道路交通法38条は、「歩行者や自転車がないことが明らかな場合を除いて、横断歩道の直前の停止位置で止まれる速度で進行しなければならず、歩行者や自転車がある場合には一時停止して、その通行を妨げてはならない」と定めている。違反すれば、3カ月以下の懲役または5万円以下の罰金に処される可能性がある。
警察庁交通企画課も弁護士ドットコムニュースの取材に「横断歩道における歩行者の優先が、運転者により励行されることが最も重要」とし、歩行者の横断を妨げるのは違反であり、取り締まりを行なっていることを強調した啓発をしているなどと回答している(昨年12月)。
JAF調査は、全国94カ所(各都道府県2カ所ずつ)の信号機がない横断歩道で、2018年8月15日~9月13日(平日のみ)を期間として行われた。対象となった1万1019台のうち、歩行者が渡ろうとしている際に一時停止した車は948台(8.6%)にとどまった。2016年の調査開始以降、7.6%(2016年)、8.5%(2017年)、8.6%(2018年)と増加傾向であるものの、依然として9割以上の車が止まらない結果となった。
8.6%は全国平均の数値だが、都道府県別でみるとどうだろうか。一時停止する率が低い順に並べたワースト10は、栃木県(0.9%)、広島県(1.0%)、三重県(1.4%)、和歌山県(1.4%)、青森県(2.1%)、東京都(2.1%)、岐阜県(2.2%)、宮城県(3.4%)、福島県(3.5%)、京都府(3.8%)だった。
一方、一時停止率が高い順に並べたトップ10は、長野県(58.6%)、静岡県(39.1%)、石川県(26.9%)、島根県(26.5%)、鳥取県(25.6%)、愛知県(22.6%)、福岡県(18.4%)、神奈川県(14.4%)、新潟県(13.8%)、千葉県(11.9%)だった。

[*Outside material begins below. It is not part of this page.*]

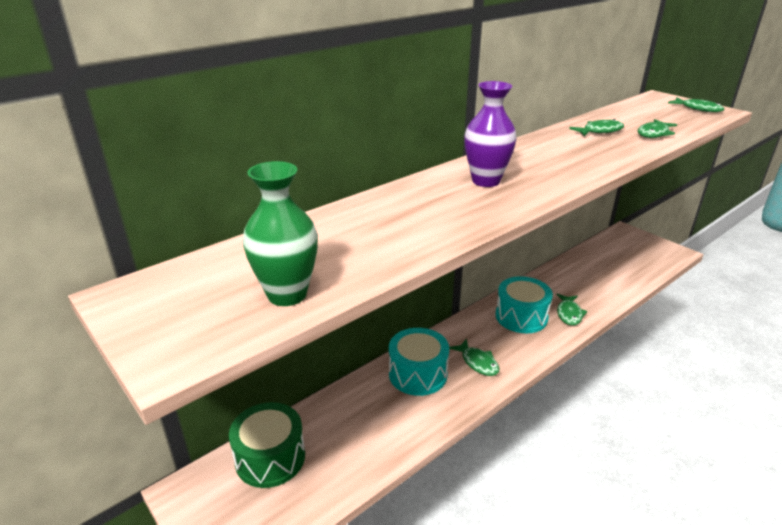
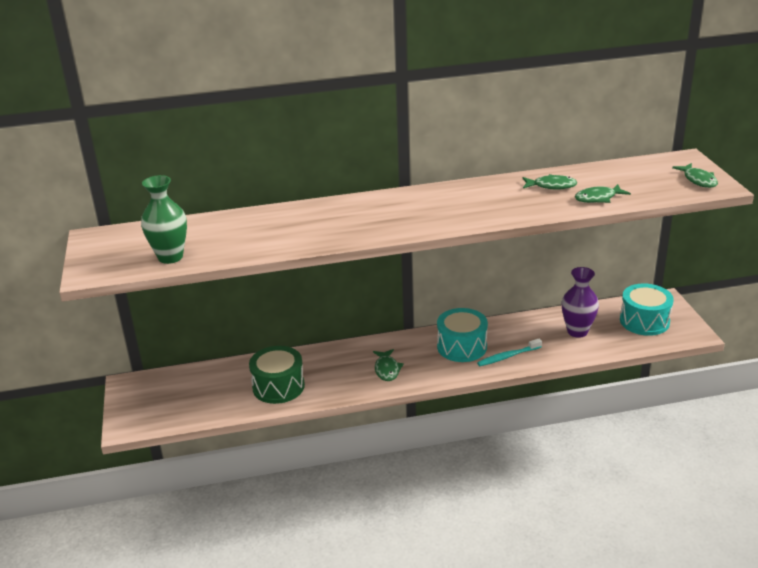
camera: 30 degrees right, 0 degrees up
(270, 458) = (190, 382): green drum -> green drum (278, 386)
(418, 374) = (333, 363): turquoise drum -> turquoise drum (644, 321)
(486, 181) = (384, 212): purple vase -> purple vase (577, 331)
(569, 314) = (508, 356): green fish -> turquoise toothbrush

調査場所は非公表とされており、この順位を見て「自分の実感と違う」と感じる人もいるかもしれない。JAFは「調査場所は各都道府県内で2箇所ずつですので、都道府県内すべての市町村の箇所で同様の数値(傾向)とは限りません」としている。
ただ単純計算で、長野県では100台のうち58台が一時停止するのに、栃木県では100台のうち1台が停止するかどうかというレベル。地域差が大きいことについて、JAF広報は「純粋に調べた数値を示しているだけで、その背景までは分析していない」と話している。